Dabei hatten die «Wölfe» alle Trümpfe in der Hand. Bereits in der 19. Minute brachte Torjäger Edin Dzeko vor den nur 13 478 Zuschauern im riesigen Luschniki-Stadion mit der ersten nennenswerten Wolfsburger Aktion seine Elf in Führung. Nach feinem Pass von Sturmpartner Obafemi Martins, der den gesperrten Grafite ersetzte, ließ der Bosnier dem russischen Nationaltorwart Igor Akinfejew keine Chance. Und in der 32. Minute hätte Spielmacher Misimovic endgültig die Weichen auf Achtelfinale stellen können, als er aus vollem Lauf einen Schuss knapp über das Moskauer Gehäuse setzte.
Dabei war ZSKA in der ersten Halbzeit erschreckend harmlos. Nur vom serbischen Spielgestalter Milos Krasic ging bei Sololäufen Gefahr aus. Zudem konnte sich der VfL auf seinen Schlussmann Diego Benaglio verlassen, der kurz vor dem Pausenpfiff eine Riesenchance von Verteidiger Alexei Beresutski zu Nichte machte.
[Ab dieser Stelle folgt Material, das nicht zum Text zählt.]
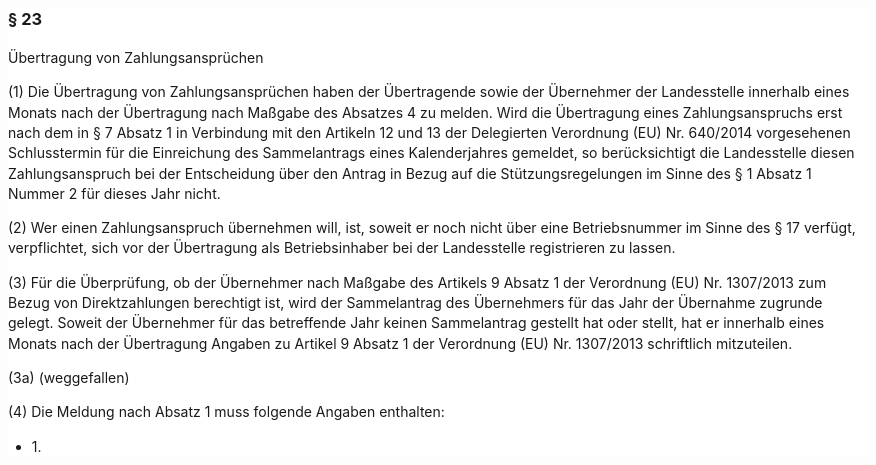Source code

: ### § 23  
Übertragung von Zahlungsansprüchen

<div>

<div class="jnhtml">

<div>

<div class="jurAbsatz">

(1) Die Übertragung von Zahlungsansprüchen haben der Übertragende sowie
der Übernehmer der Landesstelle innerhalb eines Monats nach der
Übertragung nach Maßgabe des Absatzes 4 zu melden. Wird die Übertragung
eines Zahlungsanspruchs erst nach dem in § 7 Absatz 1 in Verbindung mit
den Artikeln 12 und 13 der Delegierten Verordnung (EU) Nr. 640/2014
vorgesehenen Schlusstermin für die Einreichung des Sammelantrags eines
Kalenderjahres gemeldet, so berücksichtigt die Landesstelle diesen
Zahlungsanspruch bei der Entscheidung über den Antrag in Bezug auf die
Stützungsregelungen im Sinne des § 1 Absatz 1 Nummer 2 für dieses Jahr
nicht.

</div>

<div class="jurAbsatz">

(2) Wer einen Zahlungsanspruch übernehmen will, ist, soweit er noch
nicht über eine Betriebsnummer im Sinne des § 17 verfügt, verpflichtet,
sich vor der Übertragung als Betriebsinhaber bei der Landesstelle
registrieren zu lassen.

</div>

<div class="jurAbsatz">

(3) Für die Überprüfung, ob der Übernehmer nach Maßgabe des Artikels 9
Absatz 1 der Verordnung (EU) Nr. 1307/2013 zum Bezug von Direktzahlungen
berechtigt ist, wird der Sammelantrag des Übernehmers für das Jahr der
Übernahme zugrunde gelegt. Soweit der Übernehmer für das betreffende
Jahr keinen Sammelantrag gestellt hat oder stellt, hat er innerhalb
eines Monats nach der Übertragung Angaben zu Artikel 9 Absatz 1 der
Verordnung (EU) Nr. 1307/2013 schriftlich mitzuteilen.

</div>

<div class="jurAbsatz">

(3a) (weggefallen)

</div>

<div class="jurAbsatz">

(4) Die Meldung nach Absatz 1 muss folgende Angaben enthalten:

  - 1\.
    
    <div style="">
    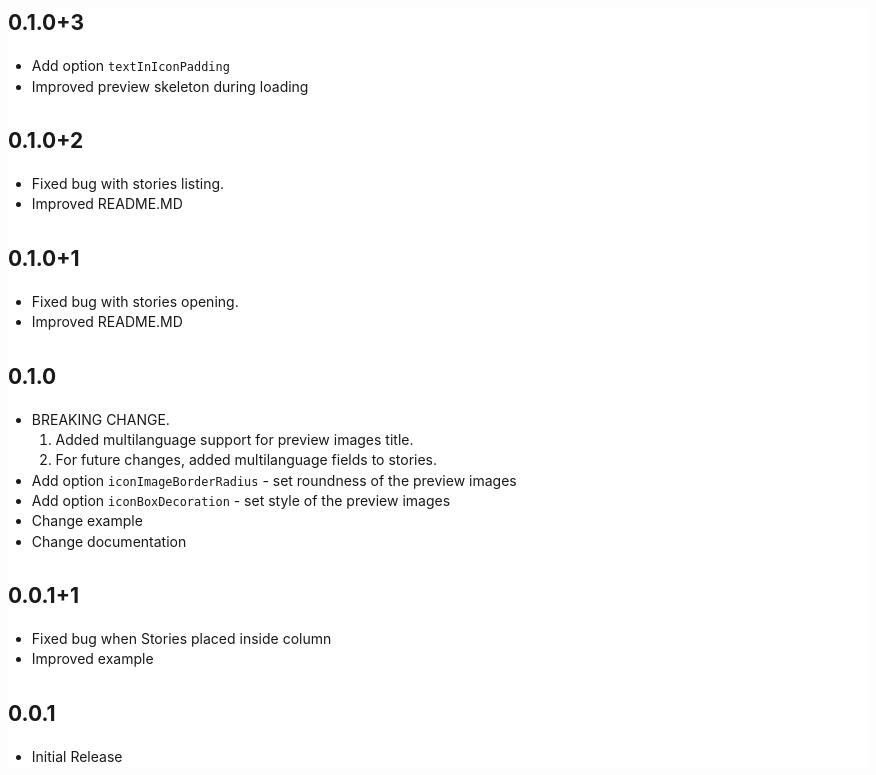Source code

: ## 0.1.0+3

* Add option `textInIconPadding`
* Improved preview skeleton during loading

## 0.1.0+2

* Fixed bug with stories listing.
* Improved README.MD

## 0.1.0+1

* Fixed bug with stories opening.
* Improved README.MD

## 0.1.0

* BREAKING CHANGE.
  1. Added multilanguage support for preview images title.
  2. For future changes, added multilanguage fields to stories.
* Add option `iconImageBorderRadius` - set roundness of the preview images
* Add option `iconBoxDecoration` - set style of the preview images
* Change example
* Change documentation


## 0.0.1+1

* Fixed bug when Stories placed inside column
* Improved example


## 0.0.1

* Initial Release
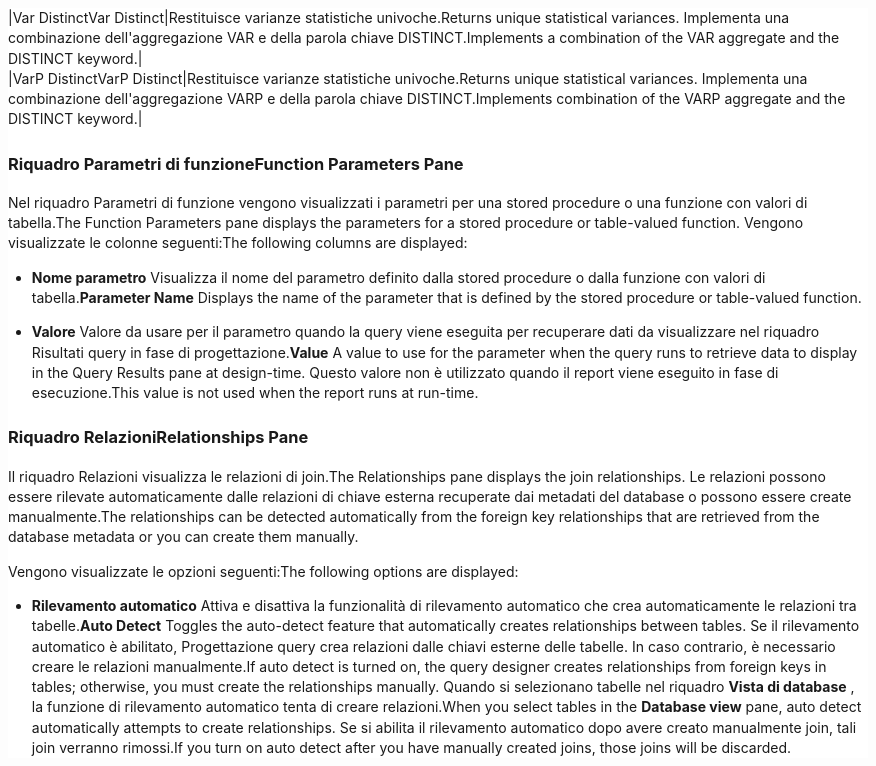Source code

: |<span data-ttu-id="498a5-219">Var Distinct</span><span class="sxs-lookup"><span data-stu-id="498a5-219">Var Distinct</span></span>|<span data-ttu-id="498a5-220">Restituisce varianze statistiche univoche.</span><span class="sxs-lookup"><span data-stu-id="498a5-220">Returns unique statistical variances.</span></span> <span data-ttu-id="498a5-221">Implementa una combinazione dell'aggregazione VAR e della parola chiave DISTINCT.</span><span class="sxs-lookup"><span data-stu-id="498a5-221">Implements a combination of the VAR aggregate and the DISTINCT keyword.</span></span>|  
|<span data-ttu-id="498a5-222">VarP Distinct</span><span class="sxs-lookup"><span data-stu-id="498a5-222">VarP Distinct</span></span>|<span data-ttu-id="498a5-223">Restituisce varianze statistiche univoche.</span><span class="sxs-lookup"><span data-stu-id="498a5-223">Returns unique statistical variances.</span></span> <span data-ttu-id="498a5-224">Implementa una combinazione dell'aggregazione VARP e della parola chiave DISTINCT.</span><span class="sxs-lookup"><span data-stu-id="498a5-224">Implements combination of the VARP aggregate and the DISTINCT keyword.</span></span>|  
  
###  <a name="function-parameters-pane"></a><a name="FunctionParameters"></a> <span data-ttu-id="498a5-225">Riquadro Parametri di funzione</span><span class="sxs-lookup"><span data-stu-id="498a5-225">Function Parameters Pane</span></span>  
 <span data-ttu-id="498a5-226">Nel riquadro Parametri di funzione vengono visualizzati i parametri per una stored procedure o una funzione con valori di tabella.</span><span class="sxs-lookup"><span data-stu-id="498a5-226">The Function Parameters pane displays the parameters for a stored procedure or table-valued function.</span></span> <span data-ttu-id="498a5-227">Vengono visualizzate le colonne seguenti:</span><span class="sxs-lookup"><span data-stu-id="498a5-227">The following columns are displayed:</span></span>  
  
-   <span data-ttu-id="498a5-228">**Nome parametro** Visualizza il nome del parametro definito dalla stored procedure o dalla funzione con valori di tabella.</span><span class="sxs-lookup"><span data-stu-id="498a5-228">**Parameter Name** Displays the name of the parameter that is defined by the stored procedure or table-valued function.</span></span>  
  
-   <span data-ttu-id="498a5-229">**Valore** Valore da usare per il parametro quando la query viene eseguita per recuperare dati da visualizzare nel riquadro Risultati query in fase di progettazione.</span><span class="sxs-lookup"><span data-stu-id="498a5-229">**Value** A value to use for the parameter when the query runs to retrieve data to display in the Query Results pane at design-time.</span></span> <span data-ttu-id="498a5-230">Questo valore non è utilizzato quando il report viene eseguito in fase di esecuzione.</span><span class="sxs-lookup"><span data-stu-id="498a5-230">This value is not used when the report runs at run-time.</span></span>  
  
###  <a name="relationships-pane"></a><a name="Relationships"></a> <span data-ttu-id="498a5-231">Riquadro Relazioni</span><span class="sxs-lookup"><span data-stu-id="498a5-231">Relationships Pane</span></span>  
 <span data-ttu-id="498a5-232">Il riquadro Relazioni visualizza le relazioni di join.</span><span class="sxs-lookup"><span data-stu-id="498a5-232">The Relationships pane displays the join relationships.</span></span> <span data-ttu-id="498a5-233">Le relazioni possono essere rilevate automaticamente dalle relazioni di chiave esterna recuperate dai metadati del database o possono essere create manualmente.</span><span class="sxs-lookup"><span data-stu-id="498a5-233">The relationships can be detected automatically from the foreign key relationships that are retrieved from the database metadata or you can create them manually.</span></span>  
  
 <span data-ttu-id="498a5-234">Vengono visualizzate le opzioni seguenti:</span><span class="sxs-lookup"><span data-stu-id="498a5-234">The following options are displayed:</span></span>  
  
-   <span data-ttu-id="498a5-235">**Rilevamento automatico** Attiva e disattiva la funzionalità di rilevamento automatico che crea automaticamente le relazioni tra tabelle.</span><span class="sxs-lookup"><span data-stu-id="498a5-235">**Auto Detect** Toggles the auto-detect feature that automatically creates relationships between tables.</span></span> <span data-ttu-id="498a5-236">Se il rilevamento automatico è abilitato, Progettazione query crea relazioni dalle chiavi esterne delle tabelle. In caso contrario, è necessario creare le relazioni manualmente.</span><span class="sxs-lookup"><span data-stu-id="498a5-236">If auto detect is turned on, the query designer creates relationships from foreign keys in tables; otherwise, you must create the relationships manually.</span></span> <span data-ttu-id="498a5-237">Quando si selezionano tabelle nel riquadro **Vista di database** , la funzione di rilevamento automatico tenta di creare relazioni.</span><span class="sxs-lookup"><span data-stu-id="498a5-237">When you select tables in the **Database view** pane, auto detect automatically attempts to create relationships.</span></span> <span data-ttu-id="498a5-238">Se si abilita il rilevamento automatico dopo avere creato manualmente join, tali join verranno rimossi.</span><span class="sxs-lookup"><span data-stu-id="498a5-238">If you turn on auto detect after you have manually created joins, those joins will be discarded.</span></span>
Doch statt nachzulegen und die Entscheidung zu suchen, beschränkten sich die «Wölfe» auch in der zweiten Halbzeit auf einige wenige Konter. Und fast wäre diese Taktik auch aufgegangen: In der 53. Minute verlängerte Dzeko einen Martins-Schuss aus kurzer Distanz über die Linie - allerdings aus dem Abseits. Veh machte seinem Stürmer aber keinen Vorwurf und sprach von einem «Reflex».
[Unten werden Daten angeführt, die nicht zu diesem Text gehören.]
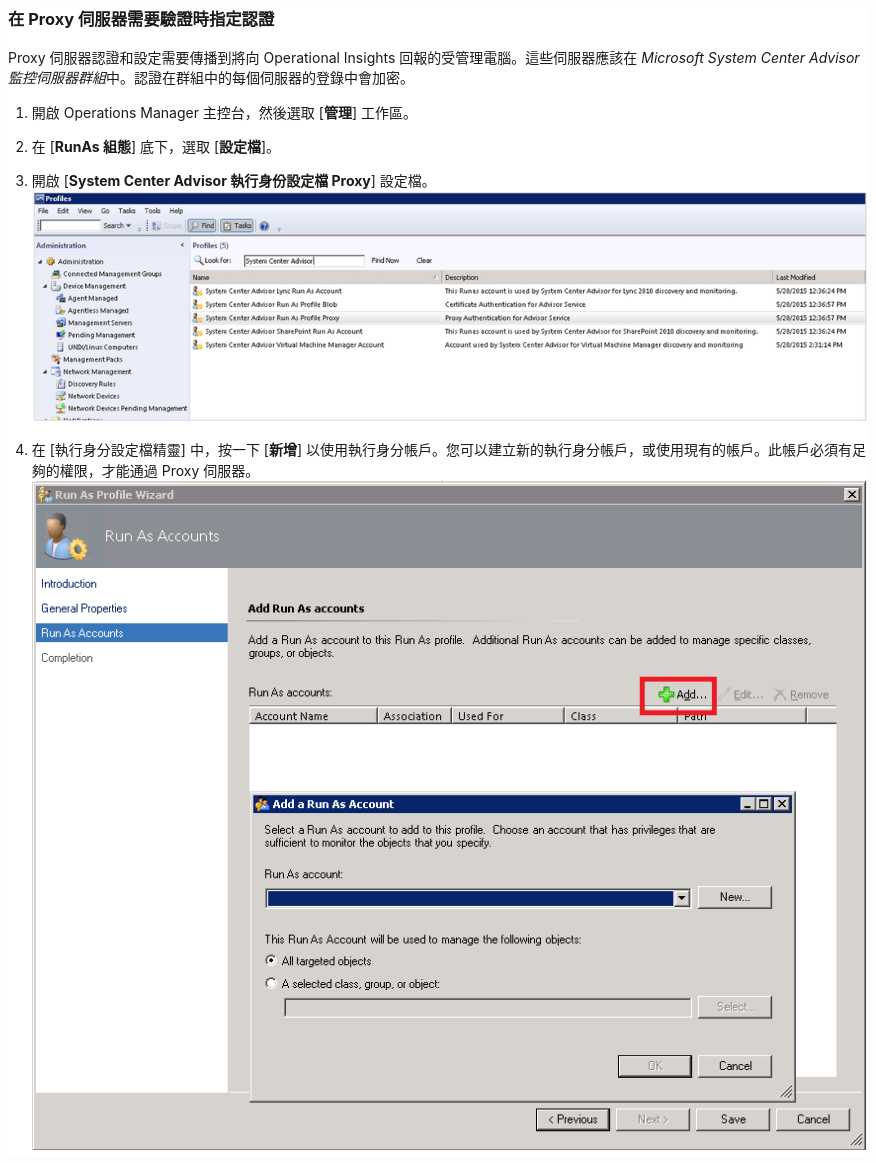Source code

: 
### 在 Proxy 伺服器需要驗證時指定認證
 Proxy 伺服器認證和設定需要傳播到將向 Operational Insights 回報的受管理電腦。這些伺服器應該在 *Microsoft System Center Advisor 監控伺服器群組*中。認證在群組中的每個伺服器的登錄中會加密。

1. 開啟 Operations Manager 主控台，然後選取 [**管理**] 工作區。

2. 在 [**RunAs 組態**] 底下，選取 [**設定檔**]。

3. 開啟 [**System Center Advisor 執行身份設定檔 Proxy**] 設定檔。![System Center Advisor 執行身份 Proxy 設定檔的影像](./media/operational-insights-proxy-firewall/proxyacct1.png)
4. 在 [執行身分設定檔精靈] 中，按一下 [**新增**] 以使用執行身分帳戶。您可以建立新的執行身分帳戶，或使用現有的帳戶。此帳戶必須有足夠的權限，才能通過 Proxy 伺服器。![[執行身份設定檔精靈] 的影像](./media/operational-insights-proxy-firewall/proxyacct2.png)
Stattdessen kamen die Gastgeber immer besser ins Spiel und die «Wölfe» luden die Russen quasi zum Toreschießen ein. Das nahmen Tomas Necid (58.) und Krasic (66.) dankend an. «Wir haben uns zu sicher gefühlt. Wir hätten hier mehr mitnehmen können», analysierte Misimovic. Veh ist mit Blick auf den 8. Dezember klar: «So können wir gegen Manchester nicht bestehen.»